## Source passage:
Now we have on both sides of the equation parts we can control. We just need to brute force \(M_2[14:16]\) until the two bytes \(M_3[14:16]\), which we are not able to control, are the correct ones. There might be the rare case in which we can't fulfill the equation, although we tried all of the \(2^{16} = 65535\) variations. In this case, we need to repeat the whole exploit. Because of the equation holding, using the calculated context will result in our selected OTP target T. Before calculating the context for Bob, we need to determine our OTP target T. This can be done using the calculated \(OTP_A\) from Alice, the hardcoded allgoodprintflag string \(m_{flag}\) and the hardcoded wearecompromised string \(m_{compromised}\):

\[ T = OTP_A \oplus m_{flag} \oplus m_{compromised} \]

With this information and the derived equation, the implementation is straightforward:

from Crypto.Cipher import AES
from Crypto.Util.number import long_to_bytes, bytes_to_long
from Crypto.Util.py3compat import bord

def xor(a, b):
    return bytes(x ^ y for x, y in zip(a, b))

## Tasks and exercises:
(1) According to the exploit passage, what has to be done in the rare case where none of the variations satisfies the equation?
(2) Transcribe the exploit passage starting at "from Crypto.Cipher import" and ending at "in zip(a, b))".
The lines that follow come from a different source than the passage above.

## Records:
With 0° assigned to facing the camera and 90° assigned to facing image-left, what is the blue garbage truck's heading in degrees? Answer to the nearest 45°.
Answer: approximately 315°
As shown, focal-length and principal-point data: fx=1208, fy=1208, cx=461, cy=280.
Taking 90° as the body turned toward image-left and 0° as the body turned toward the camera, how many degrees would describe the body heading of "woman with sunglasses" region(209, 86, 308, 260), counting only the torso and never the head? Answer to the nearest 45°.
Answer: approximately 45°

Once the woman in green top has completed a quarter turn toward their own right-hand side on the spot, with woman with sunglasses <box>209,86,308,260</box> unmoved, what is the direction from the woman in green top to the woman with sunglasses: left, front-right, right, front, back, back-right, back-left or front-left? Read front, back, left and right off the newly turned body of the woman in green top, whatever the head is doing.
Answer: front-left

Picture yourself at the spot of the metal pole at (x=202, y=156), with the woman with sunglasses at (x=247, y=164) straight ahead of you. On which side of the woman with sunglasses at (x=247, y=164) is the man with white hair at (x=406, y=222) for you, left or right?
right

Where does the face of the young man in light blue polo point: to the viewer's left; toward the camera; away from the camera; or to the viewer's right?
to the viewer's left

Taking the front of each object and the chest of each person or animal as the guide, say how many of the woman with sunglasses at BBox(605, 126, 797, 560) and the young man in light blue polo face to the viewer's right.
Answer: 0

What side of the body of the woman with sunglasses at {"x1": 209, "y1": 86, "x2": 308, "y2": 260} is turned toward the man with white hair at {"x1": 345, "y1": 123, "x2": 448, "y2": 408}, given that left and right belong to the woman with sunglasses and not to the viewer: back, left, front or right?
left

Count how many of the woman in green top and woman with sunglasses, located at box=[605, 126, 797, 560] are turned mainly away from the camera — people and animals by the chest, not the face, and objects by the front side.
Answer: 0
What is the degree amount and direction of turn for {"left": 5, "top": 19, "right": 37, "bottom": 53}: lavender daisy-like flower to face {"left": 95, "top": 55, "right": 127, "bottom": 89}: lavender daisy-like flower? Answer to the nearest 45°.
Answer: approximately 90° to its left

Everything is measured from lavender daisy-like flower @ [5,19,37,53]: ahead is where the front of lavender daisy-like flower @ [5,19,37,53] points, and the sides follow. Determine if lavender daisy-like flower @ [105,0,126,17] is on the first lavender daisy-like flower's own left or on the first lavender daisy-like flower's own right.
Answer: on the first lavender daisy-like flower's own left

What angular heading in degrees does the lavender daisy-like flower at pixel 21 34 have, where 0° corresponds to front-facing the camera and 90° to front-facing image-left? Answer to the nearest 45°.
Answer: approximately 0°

## Solutions to each task:
(1) The whole exploit has to be repeated.

(2)
from Crypto.Cipher import AES
from Crypto.Util.number import long_to_bytes, bytes_to_long
from Crypto.Util.py3compat import bord

def xor(a, b):
    return bytes(x ^ y for x, y in zip(a, b))